The 14.1 class was taught by Andrew Higgins and TA'd by the above-mentioned Brian Wilson. Milkshake Points were reintroduced to the class (composed of 5 guys and 9 girls) but due to their increased involvement compared to the previous year, this class was challenged to get 10 milkshake points per individual or 100 together as a class. Little did Andrew and Brian know that the freal milkshake machine had been moved to the small shop outside of the Murray Dining Hall where students were allowed to purchase milkshakes on their own (The Case Center was under construction). When a couple male students discovered this before a morning class, Andrew refused to allow unearned milkshakes inside the classroom, making them either finish or throw them out before entering the building to prevent the degrading of the points and to keep the class motivated. The last week of the session Andrew and Brian realized enough milkshake points were not given to achieve either of the goals, resulting in one class trip to the Murray Dining Hall for milkshakes for a total of 50 milkshake points, half of the original expectation. Afterwards, the class was left to decide which points were going to be taken away from which name to create the total of 50. As rounds were made seat by seat, students decided to give up all of the points they had, a specific number, or none. If the class had come to a decision peacefully, Andrew promised to leave the remaining points under the names of the individual(s) in hopes that they could earn enough points for another milkshake by the end of the session. Of course, the decision did not come peacefully. After multiple rounds of milkshake greedy students, their stubbornness lost all the remaining milkshake points at once, leaving the class at a total of 0 milkshake points.

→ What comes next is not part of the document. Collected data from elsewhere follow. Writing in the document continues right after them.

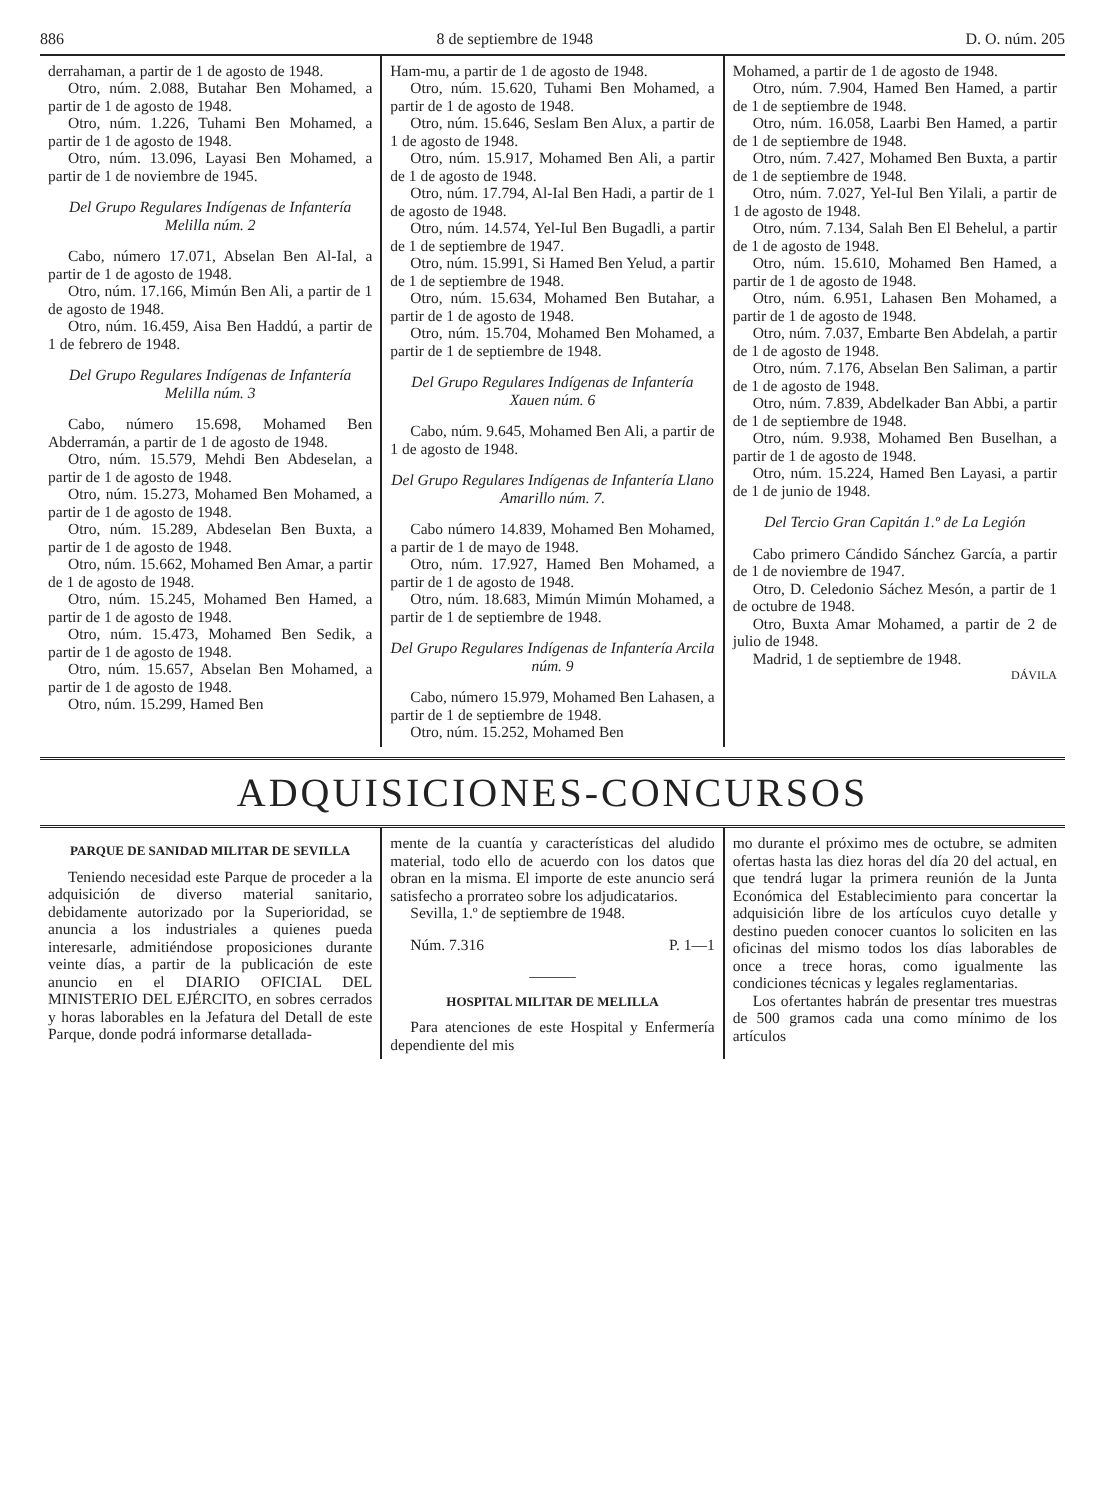886 8 de septiembre de 1948 D. O. núm. 205
derrahaman, a partir de 1 de agosto de 1948.
Otro, núm. 2.088, Butahar Ben Mohamed, a partir de 1 de agosto de 1948.
Otro, núm. 1.226, Tuhami Ben Mohamed, a partir de 1 de agosto de 1948.
Otro, núm. 13.096, Layasi Ben Mohamed, a partir de 1 de noviembre de 1945.
Del Grupo Regulares Indígenas de Infantería Melilla núm. 2
Cabo, número 17.071, Abselan Ben Al-Ial, a partir de 1 de agosto de 1948.
Otro, núm. 17.166, Mimún Ben Ali, a partir de 1 de agosto de 1948.
Otro, núm. 16.459, Aisa Ben Haddú, a partir de 1 de febrero de 1948.
Del Grupo Regulares Indígenas de Infantería Melilla núm. 3
Cabo, número 15.698, Mohamed Ben Abderramán, a partir de 1 de agosto de 1948.
Otro, núm. 15.579, Mehdi Ben Abdeselan, a partir de 1 de agosto de 1948.
Otro, núm. 15.273, Mohamed Ben Mohamed, a partir de 1 de agosto de 1948.
Otro, núm. 15.289, Abdeselan Ben Buxta, a partir de 1 de agosto de 1948.
Otro, núm. 15.662, Mohamed Ben Amar, a partir de 1 de agosto de 1948.
Otro, núm. 15.245, Mohamed Ben Hamed, a partir de 1 de agosto de 1948.
Otro, núm. 15.473, Mohamed Ben Sedik, a partir de 1 de agosto de 1948.
Otro, núm. 15.657, Abselan Ben Mohamed, a partir de 1 de agosto de 1948.
Otro, núm. 15.299, Hamed Ben
Ham-mu, a partir de 1 de agosto de 1948.
Otro, núm. 15.620, Tuhami Ben Mohamed, a partir de 1 de agosto de 1948.
Otro, núm. 15.646, Seslam Ben Alux, a partir de 1 de agosto de 1948.
Otro, núm. 15.917, Mohamed Ben Ali, a partir de 1 de agosto de 1948.
Otro, núm. 17.794, Al-Ial Ben Hadi, a partir de 1 de agosto de 1948.
Otro, núm. 14.574, Yel-Iul Ben Bugadli, a partir de 1 de septiembre de 1947.
Otro, núm. 15.991, Si Hamed Ben Yelud, a partir de 1 de septiembre de 1948.
Otro, núm. 15.634, Mohamed Ben Butahar, a partir de 1 de agosto de 1948.
Otro, núm. 15.704, Mohamed Ben Mohamed, a partir de 1 de septiembre de 1948.
Del Grupo Regulares Indígenas de Infantería Xauen núm. 6
Cabo, núm. 9.645, Mohamed Ben Ali, a partir de 1 de agosto de 1948.
Del Grupo Regulares Indígenas de Infantería Llano Amarillo núm. 7.
Cabo número 14.839, Mohamed Ben Mohamed, a partir de 1 de mayo de 1948.
Otro, núm. 17.927, Hamed Ben Mohamed, a partir de 1 de agosto de 1948.
Otro, núm. 18.683, Mimún Mimún Mohamed, a partir de 1 de septiembre de 1948.
Del Grupo Regulares Indígenas de Infantería Arcila núm. 9
Cabo, número 15.979, Mohamed Ben Lahasen, a partir de 1 de septiembre de 1948.
Otro, núm. 15.252, Mohamed Ben
Mohamed, a partir de 1 de agosto de 1948.
Otro, núm. 7.904, Hamed Ben Hamed, a partir de 1 de septiembre de 1948.
Otro, núm. 16.058, Laarbi Ben Hamed, a partir de 1 de septiembre de 1948.
Otro, núm. 7.427, Mohamed Ben Buxta, a partir de 1 de septiembre de 1948.
Otro, núm. 7.027, Yel-Iul Ben Yilali, a partir de 1 de agosto de 1948.
Otro, núm. 7.134, Salah Ben El Behelul, a partir de 1 de agosto de 1948.
Otro, núm. 15.610, Mohamed Ben Hamed, a partir de 1 de agosto de 1948.
Otro, núm. 6.951, Lahasen Ben Mohamed, a partir de 1 de agosto de 1948.
Otro, núm. 7.037, Embarte Ben Abdelah, a partir de 1 de agosto de 1948.
Otro, núm. 7.176, Abselan Ben Saliman, a partir de 1 de agosto de 1948.
Otro, núm. 7.839, Abdelkader Ban Abbi, a partir de 1 de septiembre de 1948.
Otro, núm. 9.938, Mohamed Ben Buselhan, a partir de 1 de agosto de 1948.
Otro, núm. 15.224, Hamed Ben Layasi, a partir de 1 de junio de 1948.
Del Tercio Gran Capitán 1.º de La Legión
Cabo primero Cándido Sánchez García, a partir de 1 de noviembre de 1947.
Otro, D. Celedonio Sáchez Mesón, a partir de 1 de octubre de 1948.
Otro, Buxta Amar Mohamed, a partir de 2 de julio de 1948.
Madrid, 1 de septiembre de 1948.
DÁVILA
ADQUISICIONES-CONCURSOS
PARQUE DE SANIDAD MILITAR DE SEVILLA
Teniendo necesidad este Parque de proceder a la adquisición de diverso material sanitario, debidamente autorizado por la Superioridad, se anuncia a los industriales a quienes pueda interesarle, admitiéndose proposiciones durante veinte días, a partir de la publicación de este anuncio en el DIARIO OFICIAL DEL MINISTERIO DEL EJÉRCITO, en sobres cerrados y horas laborables en la Jefatura del Detall de este Parque, donde podrá informarse detallada-
mente de la cuantía y características del aludido material, todo ello de acuerdo con los datos que obran en la misma. El importe de este anuncio será satisfecho a prorrateo sobre los adjudicatarios.
Sevilla, 1.º de septiembre de 1948.
Núm. 7.316 P. 1—1
———
HOSPITAL MILITAR DE MELILLA
Para atenciones de este Hospital y Enfermería dependiente del mis
mo durante el próximo mes de octubre, se admiten ofertas hasta las diez horas del día 20 del actual, en que tendrá lugar la primera reunión de la Junta Económica del Establecimiento para concertar la adquisición libre de los artículos cuyo detalle y destino pueden conocer cuantos lo soliciten en las oficinas del mismo todos los días laborables de once a trece horas, como igualmente las condiciones técnicas y legales reglamentarias.
Los ofertantes habrán de presentar tres muestras de 500 gramos cada una como mínimo de los artículos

On the other hand, this class found the resemblance between Instructor Andrew and an orange furbie.
The 15.1 class was taught by Andrew Higgins and TA'd by Randolph "Jay" Carlson. This class was notably filled with anarcho-communists. Because most of the students in this class were anti-capitalist they overthrew milkshake points. Instead, Andrew took the students who wanted beverages to Starbucks during the break.
The Saratoga 17.2 Philosophy of Mind class was the smallest CTY class ever, as it beat the Genomics record at Baltimore with five people in the class. Members include Derek, Ed, Luke, Sophie and Alan. The course was taught by the 12 year veteran of CTY, Andrew Higgins, along with TA Olta. The class was known for being so small as RAs Dayna and Mike both poked fun at counting up their halls for the class.
The Loudonville class in 2005 was taught by Dan Thero.